Problem statement. Take every line from the listing below that contains "anchor".

Data extracts.
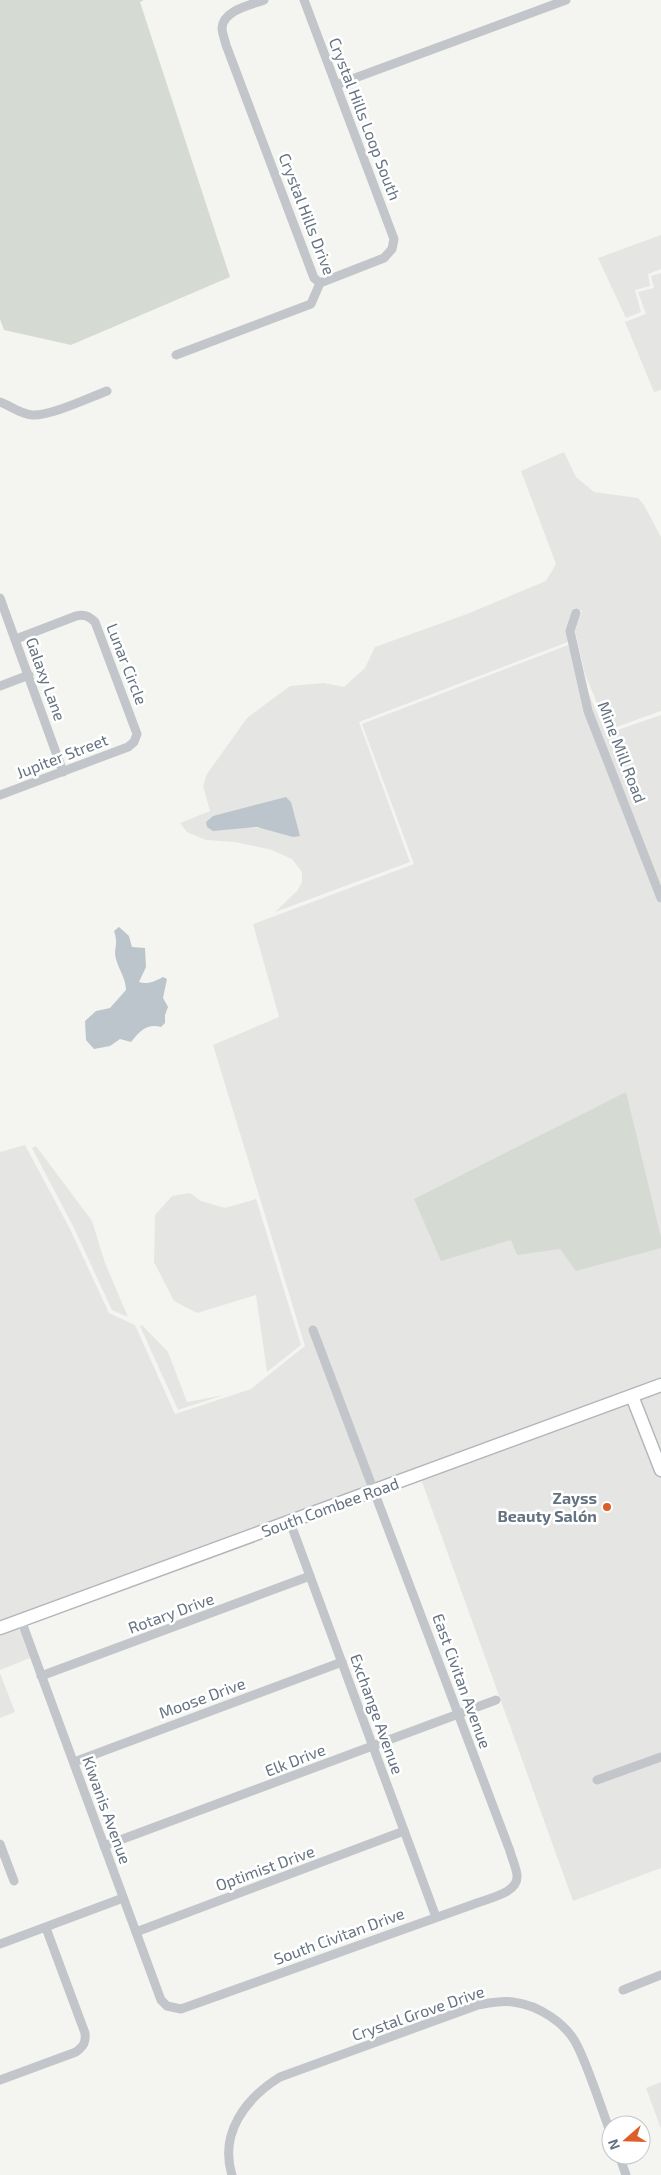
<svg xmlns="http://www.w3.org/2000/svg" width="661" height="2175" font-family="'Exo 2',sans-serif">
<rect width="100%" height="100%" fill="#f4f5f1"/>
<!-- built -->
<g fill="#e5e6e4" fill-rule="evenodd">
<polygon points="661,235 661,269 648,274 650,286 635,290 641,312 626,318 598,258"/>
<polygon points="661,273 661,390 654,392 625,322 646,314 638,292 654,288 651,276"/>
<path d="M 564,452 L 576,477 L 594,492 L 638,498 L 644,505 L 661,537 L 661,711 L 608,730 L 585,674 L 575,631 L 582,611 L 574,608 L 566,630 L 568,642 L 359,722 L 410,862 L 275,912 L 297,891 L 302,882 L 302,872 L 292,859 L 272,850 L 235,842 L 206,840 L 187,832 L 180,823 L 210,811 L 203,786 L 207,774 L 247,718 L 290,686 L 324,683 L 344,687 L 365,668 L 375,647 L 467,614 L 546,581 L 556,564 L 521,471 ZM 286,797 L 261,828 L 241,827 L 218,830 L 266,803 Z"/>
<polygon points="568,645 606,734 661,715 661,1868 573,1901 417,1468 0,1625 0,1152 25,1145 70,1229 109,1313 135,1325 175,1414 251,1389 305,1346 213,1045 279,1017 253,924 414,864 362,724"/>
<polygon points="36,1146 92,1221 105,1263 128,1317 112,1310 74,1228 32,1148"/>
<polygon points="190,1193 201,1201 225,1208 256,1199 301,1345 267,1372 256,1295 197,1313 174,1301 154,1262 155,1215 172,1196"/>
<polygon points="142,1325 168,1352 187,1402 224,1395 178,1410 140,1326"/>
<polygon points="18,1626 30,1658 0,1670 0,1632"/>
<polygon points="0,1673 15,1712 0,1718"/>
<polygon points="661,2082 661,2129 646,2088"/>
</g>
<!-- green -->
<g fill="#d5dbd2">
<polygon points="0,0 144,0 140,2 230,277 71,345 4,330 0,319"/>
<polygon points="626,1092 661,1237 661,1248 576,1271 560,1249 517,1255 511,1240 441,1261 414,1199"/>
</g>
<!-- water -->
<g fill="#bbc5cb">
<polygon points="286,797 291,802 300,836 293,837 257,827 213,831 207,827 206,822 213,816"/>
<path d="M 119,927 L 129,936 L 132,947 L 145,948 L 146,967 L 139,982 C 148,985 155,981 163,977 L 167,979 L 163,998 L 168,1007 L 165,1015 L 165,1023 L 161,1027 C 147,1023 139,1032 131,1042 L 120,1039 L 110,1046 L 94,1049 L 86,1040 L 85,1021 L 96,1011 L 110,1008 L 126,990 C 126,979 119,970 116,959 C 113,948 119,945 114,931 Z"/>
</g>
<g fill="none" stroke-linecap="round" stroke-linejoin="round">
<defs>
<g id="secondary">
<polyline points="632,1396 661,1470"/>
<polyline points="0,1628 661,1385"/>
</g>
</defs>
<!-- secondary casing -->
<use href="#secondary" stroke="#b2b7bb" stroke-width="15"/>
<!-- street -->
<g stroke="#c2c5c9" stroke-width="9">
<path d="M 264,0 C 251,5 223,10 222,28 C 222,33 225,40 226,45 L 314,278 L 320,283"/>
<polyline points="304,0 394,239 392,249 384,258 320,283"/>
<polyline points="336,85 566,0"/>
<polyline points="176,355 311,304 320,283"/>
<path d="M 0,402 C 11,406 20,414 32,415 C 51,416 88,398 107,391"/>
<polyline points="0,598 63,772"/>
<polyline points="576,613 570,631 588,711 661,898"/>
<polyline points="0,686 29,675"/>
<path d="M 0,795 L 128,747 L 134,742 L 137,734 L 95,622 C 89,616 84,614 76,616 L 16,639"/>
<polyline points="290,1522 436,1917"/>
<path d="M 21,1620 L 161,2000 L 167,2006 L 181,2009 L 477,1903 C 489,1898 519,1893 517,1875 C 516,1867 512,1859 510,1851 L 313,1330"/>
<polyline points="41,1676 310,1576"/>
<polyline points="74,1762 342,1662"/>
<polyline points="597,1780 661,1757"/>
<polyline points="0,1844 14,1881"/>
<polyline points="104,1846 496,1700"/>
<polyline points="136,1932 404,1831"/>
<polyline points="0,1944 123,1898"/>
<polyline points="623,1990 661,1975"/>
<path d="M 0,2080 L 76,2052 C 84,2046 86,2042 85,2033 L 46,1928"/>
<polyline points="619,2155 626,2175"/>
<path d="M 232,2175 C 219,2133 246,2098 280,2077 L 478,2005 C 489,2003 502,2000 513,2002 C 538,2005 567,2023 578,2047 C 591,2074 600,2105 611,2134"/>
</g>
<!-- secondary -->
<use href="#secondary" stroke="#fff" stroke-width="12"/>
</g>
<!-- markers -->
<circle fill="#de5e28" stroke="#fff" stroke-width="2" cx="607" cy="1507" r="5"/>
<g text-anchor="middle" stroke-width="5" stroke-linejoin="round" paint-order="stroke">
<!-- street labels -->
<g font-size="16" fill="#647281" stroke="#fff">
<text transform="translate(365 119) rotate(69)" y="6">Crystal Hills Loop South</text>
<text transform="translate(307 214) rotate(69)" y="6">Crystal Hills Drive</text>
<text transform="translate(127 664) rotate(69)" y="6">Lunar Circle</text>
<text transform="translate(46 679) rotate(70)" y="6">Galaxy Lane</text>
<text transform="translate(622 752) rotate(69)" y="6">Mine Mill Road</text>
<text transform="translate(62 756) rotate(-21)" y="6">Jupiter Street</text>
<text transform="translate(330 1507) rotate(-20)" y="6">South Combee Road</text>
<text transform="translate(171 1613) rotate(-20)" y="6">Rotary Drive</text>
<text transform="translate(462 1681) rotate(70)" y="6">East Civitan Avenue</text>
<text transform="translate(202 1698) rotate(-20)" y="6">Moose Drive</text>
<text transform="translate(377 1714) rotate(70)" y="6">Exchange Avenue</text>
<text transform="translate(295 1760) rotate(-21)" y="6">Elk Drive</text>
<text transform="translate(107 1810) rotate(70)" y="6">Kiwanis Avenue</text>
<text transform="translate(265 1868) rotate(-20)" y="6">Optimist Drive</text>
<text transform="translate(339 1936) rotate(-20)" y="6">South Civitan Drive</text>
<text transform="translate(418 2013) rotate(-19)" y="6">Crystal Grove Drive</text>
</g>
<!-- poi labels -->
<g font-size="16" font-weight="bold" fill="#647281" stroke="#fff" text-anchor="end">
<text x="597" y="1504">Zayss<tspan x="597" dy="18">Beauty Salón</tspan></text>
</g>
</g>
<!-- north arrow -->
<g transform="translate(626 2140) rotate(250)"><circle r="24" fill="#ffffff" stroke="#c1c7cd"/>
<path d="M0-4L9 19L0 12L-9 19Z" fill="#de5e28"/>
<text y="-8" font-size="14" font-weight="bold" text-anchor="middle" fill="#647281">N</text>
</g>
</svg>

Solution to this exercise.
<g text-anchor="middle" stroke-width="5" stroke-linejoin="round" paint-order="stroke">
<g font-size="16" font-weight="bold" fill="#647281" stroke="#fff" text-anchor="end">
<text y="-8" font-size="14" font-weight="bold" text-anchor="middle" fill="#647281">N</text>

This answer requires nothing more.